Lens and sensor metadata:
Segment Open

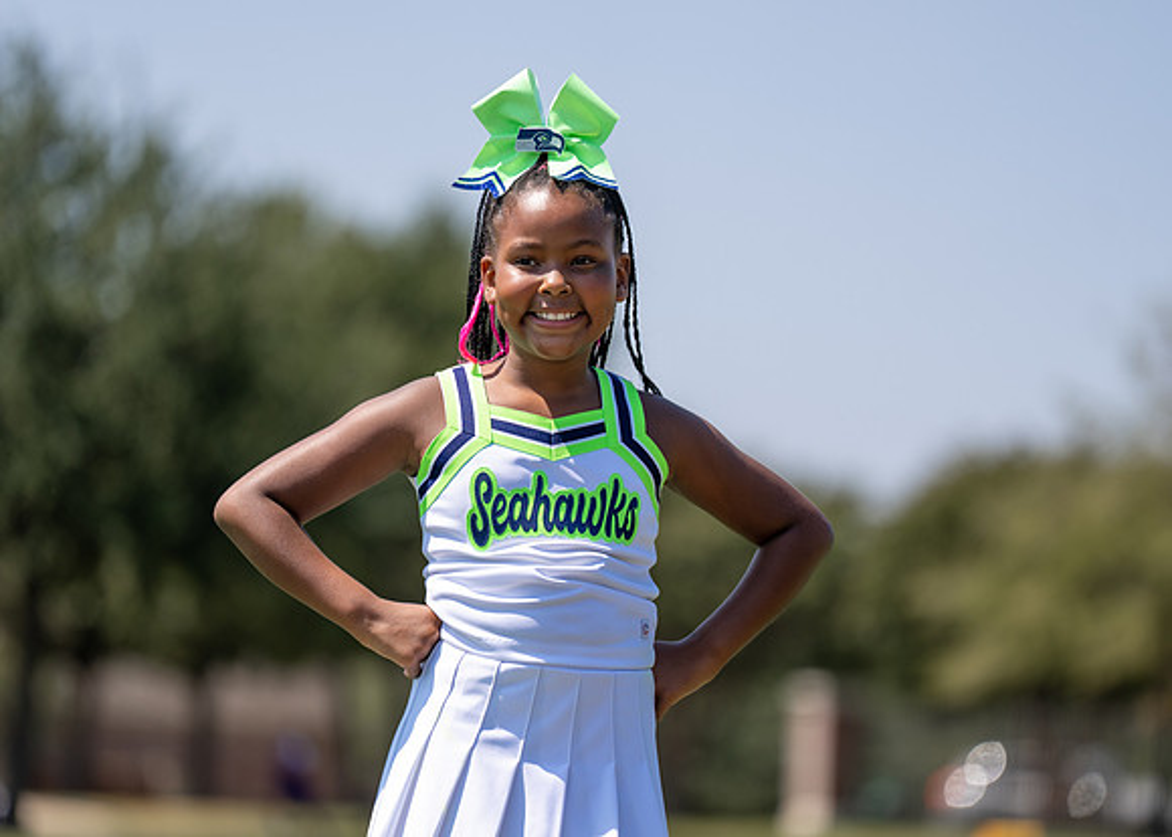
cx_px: 602
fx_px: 7723
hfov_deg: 8.7
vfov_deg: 6.2
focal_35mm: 232
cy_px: 458
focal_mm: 200
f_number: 2.8
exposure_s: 1/1600
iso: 100
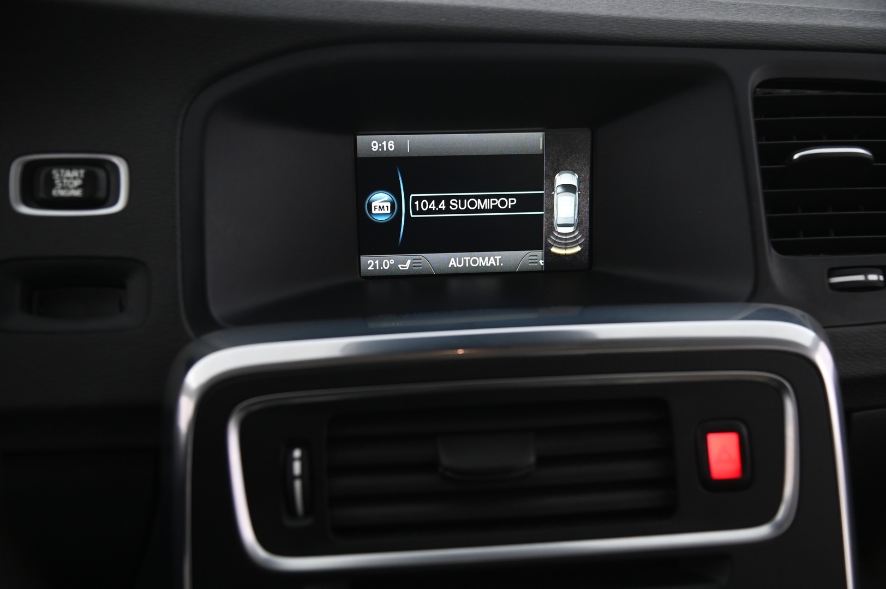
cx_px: 443
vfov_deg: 30.5
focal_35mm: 44
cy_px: 294
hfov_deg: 44.5
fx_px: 1082
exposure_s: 1/25
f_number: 4
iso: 2000
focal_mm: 44
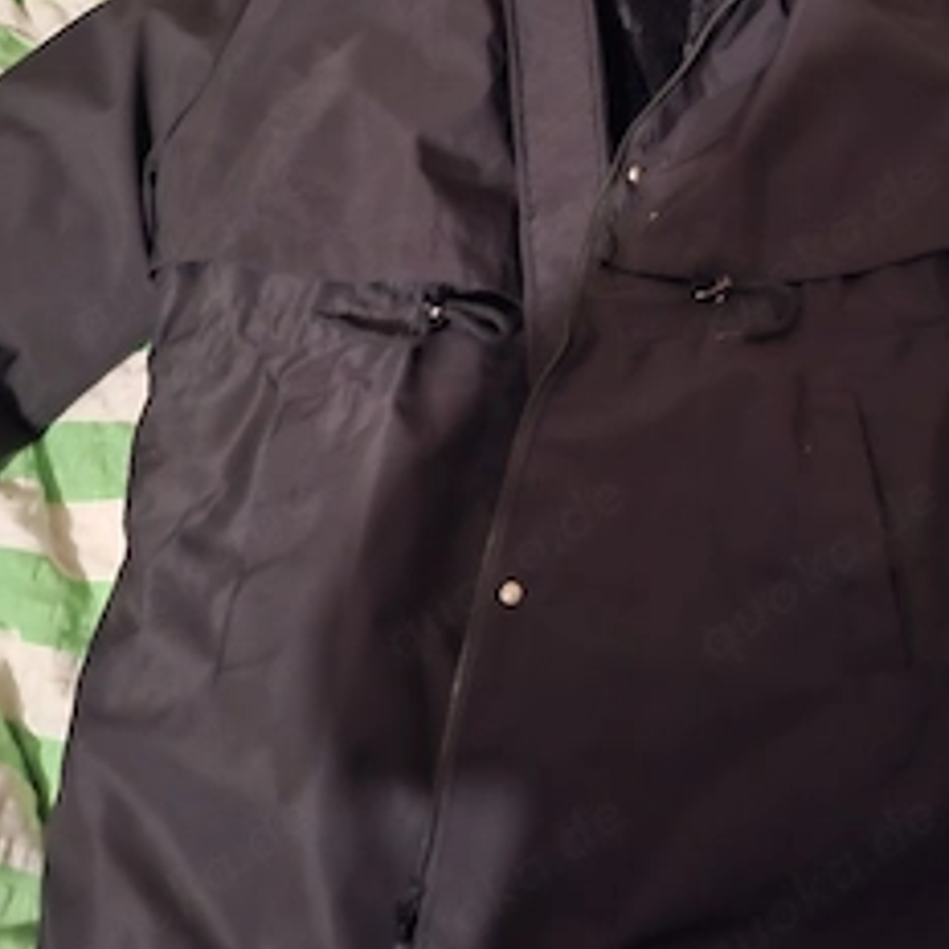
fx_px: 1086
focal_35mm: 35
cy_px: 295
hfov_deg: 46.8
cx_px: 593
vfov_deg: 46.3
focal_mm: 5.54
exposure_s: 1/11
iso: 1250
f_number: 1.8
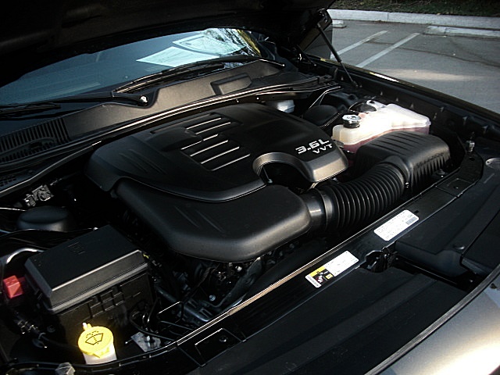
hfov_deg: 51.4
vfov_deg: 39.7
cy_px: 188
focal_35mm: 36
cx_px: 250
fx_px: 520
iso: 100
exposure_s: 1/100
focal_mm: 6.3
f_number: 2.8
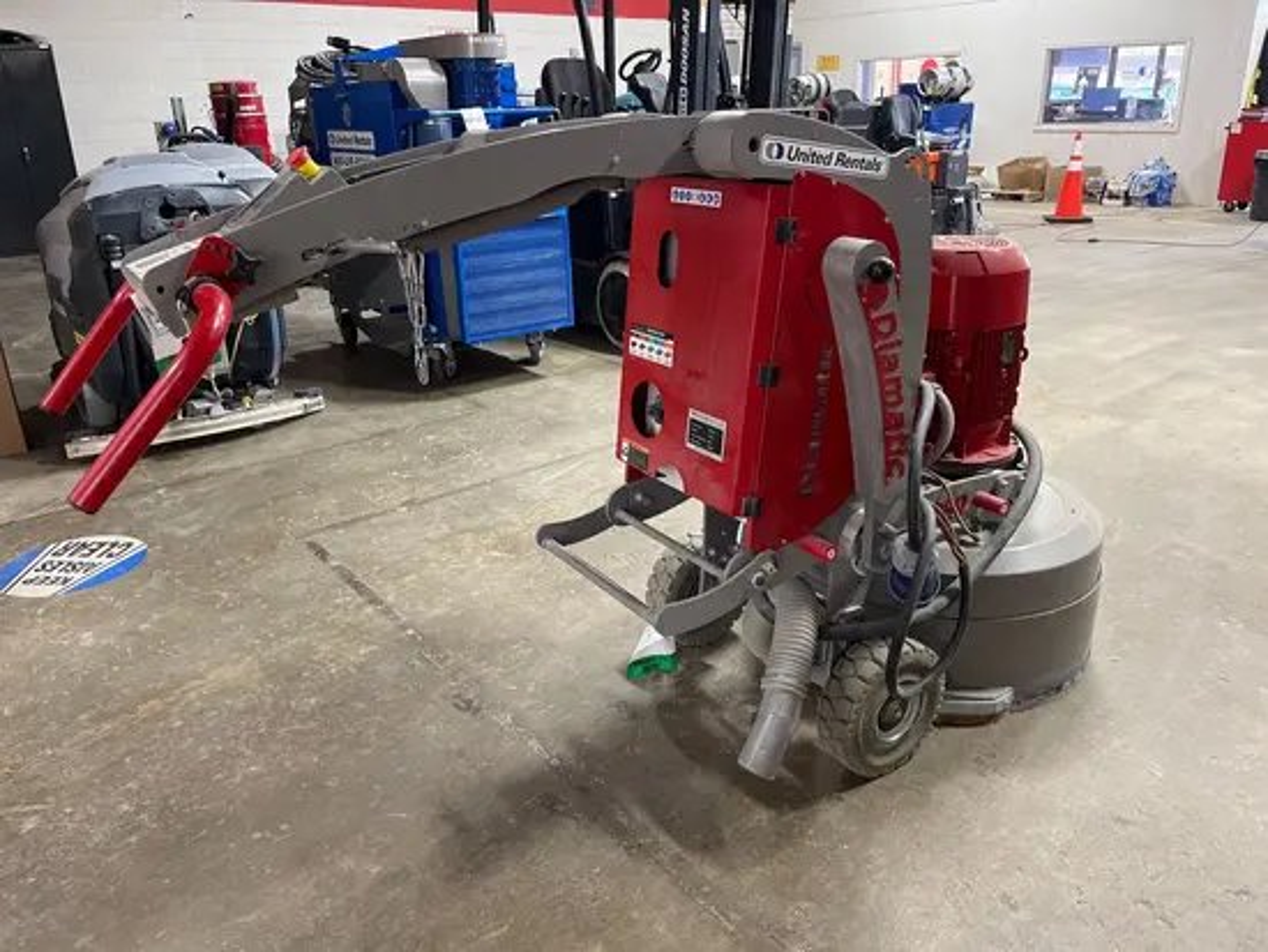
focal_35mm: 26
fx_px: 953
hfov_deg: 67.3
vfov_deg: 53.1
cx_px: 634
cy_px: 476
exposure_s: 1/60
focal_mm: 5.1
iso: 200
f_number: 1.6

Segment Closed

Directions for this task:
The copy must reproduce every entry exactly while excluding all pictures.

Finished task:
cx_px: 602
fx_px: 7723
hfov_deg: 8.7
vfov_deg: 6.2
focal_35mm: 232
cy_px: 458
focal_mm: 200
f_number: 2.8
exposure_s: 1/1600
iso: 100
cx_px: 443
vfov_deg: 30.5
focal_35mm: 44
cy_px: 294
hfov_deg: 44.5
fx_px: 1082
exposure_s: 1/25
f_number: 4
iso: 2000
focal_mm: 44
fx_px: 1086
focal_35mm: 35
cy_px: 295
hfov_deg: 46.8
cx_px: 593
vfov_deg: 46.3
focal_mm: 5.54
exposure_s: 1/11
iso: 1250
f_number: 1.8
hfov_deg: 51.4
vfov_deg: 39.7
cy_px: 188
focal_35mm: 36
cx_px: 250
fx_px: 520
iso: 100
exposure_s: 1/100
focal_mm: 6.3
f_number: 2.8
focal_35mm: 26
fx_px: 953
hfov_deg: 67.3
vfov_deg: 53.1
cx_px: 634
cy_px: 476
exposure_s: 1/60
focal_mm: 5.1
iso: 200
f_number: 1.6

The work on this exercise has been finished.